Lack of adequate date hinders SMEs from growing

Many SMEs lack appropriate financial services to grow, reduce costs and promote efficiency, according to a research by FinAccess. The project undertaken in collaboration with  FSD-Kenya, the World Bank, and the Central Bank of Kenya (CBK) was meant to seek knowledge and ways to improve understanding of the SME market on both the supply and demand sides

Banks often lack crucial information to inform their product development and expansion strategies due to a lack of systematic data collection and a common definition of the SME finance market. This also affects the work of the Government, regulatory authorities, and credit bureaus, as it makes it difficult to identify the key developments, challenges, and opportunities in the market, reveals the report.

The report authors that the demand-side data continues to be limited due to the lack of a representative list of active business establishments in Kenya, which makes it difficult to track the size of the market as well as the evolving characteristics of the business population and their need for financial services.

This is a major gap in the analysis of the Kenyan SME finance market,

hence will be analysed in a forthcoming, in-depth report.

The present report provides instead a comprehensive view of the supply-side of SME finance and its evolution between 2009 and 2013.

The study shows that the total SME lending portfolio in December 2014 was estimated to be sh350 billion, representing 23.4 per cent of the banks’ total loan portfolio.

The SME portfolio grew fast in absolute values but also as a percentage of total lending: in 2009 and 2011 the total SME portfolio was estimated to be sh133 and sh225 billion, respectively, representing 19.5 and 20.9 per cent of total lending. These figures show that in the context of the general growth of the financial sector, SME financing is growing at a relatively fast rate, and is thereby representing a growing share of the commercial banks’ portfolios.

Based on the findings of the study, the banks’ business models in the SME finance market can be divided into three main types: the corporate-oriented business model (CBM), the supply-chain oriented business model (SBM) and the micro-enterprise oriented business model (MBM). Although banks may diversify between these categories, resulting in some overlap between the three categories, banks tend to differ in terms of lending technologies, customer acquisition strategies, and risk management mechanisms.

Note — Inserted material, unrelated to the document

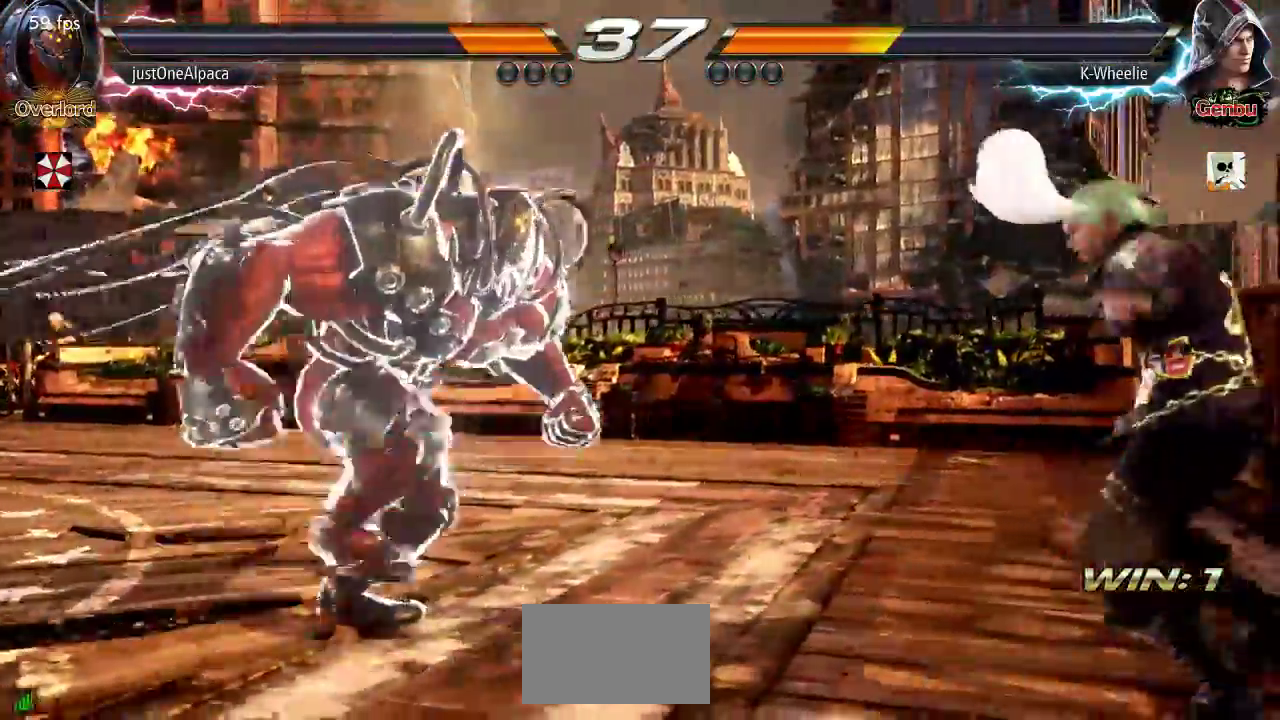
{"buttons": ["SQUARE"], "left_stick": "right", "events": [[350, "SQUARE", "down"], [350, "TRIANGLE", "down"], [417, "TRIANGLE", "up"], [467, "SQUARE", "up"], [483, "SQUARE", "down"]]}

On the other hand, risk management strategies vary widely across banks and may be based on ‘hard information’, ‘soft information’, or a combination of the two. Hard information may consist of financial ratios calculated from certified audited statements and data assembled by credit bureaus. Soft information consists of non-financial information about the firm or entrepreneur, such as the sources of revenue or the borrower’s historical relationship with the bank.
While there have been positive developments over the last few years, there is still considerable room for product innovation in the SME finance space.

A large number of SMEs continues to use overdrafts to finance their working capital needs, although banks have introduced several trade finance and asset finance products designed for the SME market. The development of other important SME finance products, such as factoring and financial leasing, has made some progress over the last few years but is still very limited.

Developing such products is expected to lower transaction as well as borrowing costs for SMEs and reduce reliance on collateral by drawing on a more diverse set of information. The main constraint to financial leasing appears to be the ambiguous treatment of leasing in the Hire Purchase Act as well as the application of VAT.

Potential constraints to the development of factoring, such as the recourse mechanism and the impact of stamp duties, need to be explored as well. In addition, it would be useful to study in more detail the potential and feasibility of an electronic reverse factoring platform similar to the one operated by Nafin in Mexico or factoring schemes as used in Paraguay or Peru. This could lower transaction and borrowing costs further and introduce more competition into that market segment while also increasing transparency.